The protective layer provides a number of functions. First, the
layer is preferably capable of withstanding temperatures comparable
to those specified with respect to the filter media. The protective
layer resists corrosion of the screen 51. In embodiments where the
material of the screen includes copper, the protective layer
isolates the copper from the exhaust stream to prevent the copper
from reacting with sulfur in the exhaust stream and generating
copper sulfate. An example protective layer includes an aluminum
paint material or an epoxy coating.
[0035] C. Example End Caps and Outer Shell
[0036] Components such as end caps, cores or shells used in filters
in accordance with the present disclosure preferably have a
construction adapted to resist degradation/deterioration when
exposed to high temperatures such as those present in the exhaust
stream of an engine.
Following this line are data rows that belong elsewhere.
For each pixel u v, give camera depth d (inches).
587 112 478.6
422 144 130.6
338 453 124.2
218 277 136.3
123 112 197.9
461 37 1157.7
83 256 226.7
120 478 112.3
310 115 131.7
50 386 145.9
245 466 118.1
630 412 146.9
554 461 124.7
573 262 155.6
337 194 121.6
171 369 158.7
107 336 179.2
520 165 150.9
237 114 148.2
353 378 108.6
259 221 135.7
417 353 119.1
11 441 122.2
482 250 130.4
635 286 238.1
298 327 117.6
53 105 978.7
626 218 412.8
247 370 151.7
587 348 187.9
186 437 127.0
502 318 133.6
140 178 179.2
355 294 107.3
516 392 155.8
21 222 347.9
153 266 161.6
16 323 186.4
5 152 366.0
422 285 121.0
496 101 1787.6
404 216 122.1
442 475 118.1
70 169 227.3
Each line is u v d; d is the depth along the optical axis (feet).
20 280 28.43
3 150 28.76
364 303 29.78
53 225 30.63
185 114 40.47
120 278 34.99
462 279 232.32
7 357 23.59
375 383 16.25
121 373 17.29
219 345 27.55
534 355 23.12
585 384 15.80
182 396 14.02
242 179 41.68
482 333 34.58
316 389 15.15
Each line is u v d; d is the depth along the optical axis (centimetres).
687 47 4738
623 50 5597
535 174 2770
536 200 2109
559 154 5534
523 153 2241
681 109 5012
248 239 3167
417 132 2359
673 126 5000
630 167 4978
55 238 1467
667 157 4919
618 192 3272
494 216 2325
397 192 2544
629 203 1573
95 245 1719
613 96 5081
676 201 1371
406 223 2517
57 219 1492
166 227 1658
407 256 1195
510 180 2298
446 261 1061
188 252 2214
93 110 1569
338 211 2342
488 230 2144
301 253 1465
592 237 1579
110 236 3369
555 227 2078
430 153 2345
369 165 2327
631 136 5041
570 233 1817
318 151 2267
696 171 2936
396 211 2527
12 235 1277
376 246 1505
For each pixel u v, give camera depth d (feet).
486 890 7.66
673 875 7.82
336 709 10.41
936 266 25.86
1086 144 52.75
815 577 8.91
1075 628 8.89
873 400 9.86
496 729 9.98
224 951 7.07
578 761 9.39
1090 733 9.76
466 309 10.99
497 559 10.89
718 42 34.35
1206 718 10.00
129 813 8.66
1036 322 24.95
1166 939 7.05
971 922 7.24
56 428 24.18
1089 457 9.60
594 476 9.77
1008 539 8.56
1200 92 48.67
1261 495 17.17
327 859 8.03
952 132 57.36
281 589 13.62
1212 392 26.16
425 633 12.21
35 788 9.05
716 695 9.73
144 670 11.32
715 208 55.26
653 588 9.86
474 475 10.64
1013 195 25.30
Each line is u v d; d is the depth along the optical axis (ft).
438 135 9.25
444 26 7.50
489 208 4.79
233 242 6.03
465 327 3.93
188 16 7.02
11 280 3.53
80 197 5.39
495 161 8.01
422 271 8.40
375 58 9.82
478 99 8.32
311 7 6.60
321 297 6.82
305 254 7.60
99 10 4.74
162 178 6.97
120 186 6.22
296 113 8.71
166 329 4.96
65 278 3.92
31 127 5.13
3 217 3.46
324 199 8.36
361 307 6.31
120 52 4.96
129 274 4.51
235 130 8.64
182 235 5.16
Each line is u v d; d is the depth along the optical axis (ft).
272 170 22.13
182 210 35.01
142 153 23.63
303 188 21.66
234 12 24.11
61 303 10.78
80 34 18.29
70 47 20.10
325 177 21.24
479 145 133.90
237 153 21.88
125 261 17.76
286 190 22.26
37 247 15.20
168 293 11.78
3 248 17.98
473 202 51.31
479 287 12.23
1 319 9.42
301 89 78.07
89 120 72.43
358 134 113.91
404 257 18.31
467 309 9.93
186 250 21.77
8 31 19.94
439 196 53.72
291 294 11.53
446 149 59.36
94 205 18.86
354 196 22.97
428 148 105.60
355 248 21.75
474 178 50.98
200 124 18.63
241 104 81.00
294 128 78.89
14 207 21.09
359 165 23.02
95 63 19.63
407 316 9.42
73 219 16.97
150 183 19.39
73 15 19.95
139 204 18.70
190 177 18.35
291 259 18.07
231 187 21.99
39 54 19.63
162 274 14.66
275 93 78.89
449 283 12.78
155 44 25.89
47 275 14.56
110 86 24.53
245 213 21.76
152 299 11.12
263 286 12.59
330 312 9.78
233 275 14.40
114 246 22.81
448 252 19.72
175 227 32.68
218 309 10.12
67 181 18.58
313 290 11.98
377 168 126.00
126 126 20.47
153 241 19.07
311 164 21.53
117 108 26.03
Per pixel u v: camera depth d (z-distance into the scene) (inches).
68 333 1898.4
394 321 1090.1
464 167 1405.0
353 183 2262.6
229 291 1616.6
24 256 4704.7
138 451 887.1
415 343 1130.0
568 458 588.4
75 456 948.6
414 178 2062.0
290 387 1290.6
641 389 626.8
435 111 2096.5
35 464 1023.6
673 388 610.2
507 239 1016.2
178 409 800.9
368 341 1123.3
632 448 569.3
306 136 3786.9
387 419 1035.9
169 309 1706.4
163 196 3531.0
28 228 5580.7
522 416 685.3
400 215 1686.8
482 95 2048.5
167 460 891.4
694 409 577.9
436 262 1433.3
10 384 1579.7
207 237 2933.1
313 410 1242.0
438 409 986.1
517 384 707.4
In certain embodiments, the components are
constructed of a material that does not generate harmful levels of
off-gasses when exposed to continuous operating temperatures equal
to or greater than 500.degree. F. In certain other embodiments, the
components are constructed of a material that does not generate
harmful levels of off-gasses when exposed to continuous operating
temperatures equal to or greater than 650.degree. F. In certain
other embodiments, the components are constructed of a material
that does not generate harmful levels of off-gasses when exposed to
temperatures excursions equal to or greater than 800.degree. F., or
equal to or greater than 900.degree. F. In a preferred embodiment
some or all of the components have an aluminized steel
construction.
[0037] D. Example Gasket
[0038] The gaskets 36 preferably have a construction suitable for
high temperature applications such as exhaust systems. In certain
embodiments, the gaskets are constructed of a material that does
not generate harmful levels of off-gasses when exposed to
continuous operating temperatures equal to or greater than
500.degree. F. In certain other embodiments, the gaskets are
constructed of a material that does not generate harmful levels of
off-gasses when exposed to continuous operating temperatures equal
to or greater than 650.degree. F. In certain other embodiments, the
gaskets are constructed of a material that does not generate
harmful levels of off-gasses when exposed to temperature excursions
equal to or greater than 800.degree. F., or equal to or greater
than 900.degree. F.
[0039] In one embodiment, the gaskets 36 are formed by a generally
flat sheet of fabric material provided in a ring shape that
surrounds the central openings 41 of the end caps 32 (see FIG. 3).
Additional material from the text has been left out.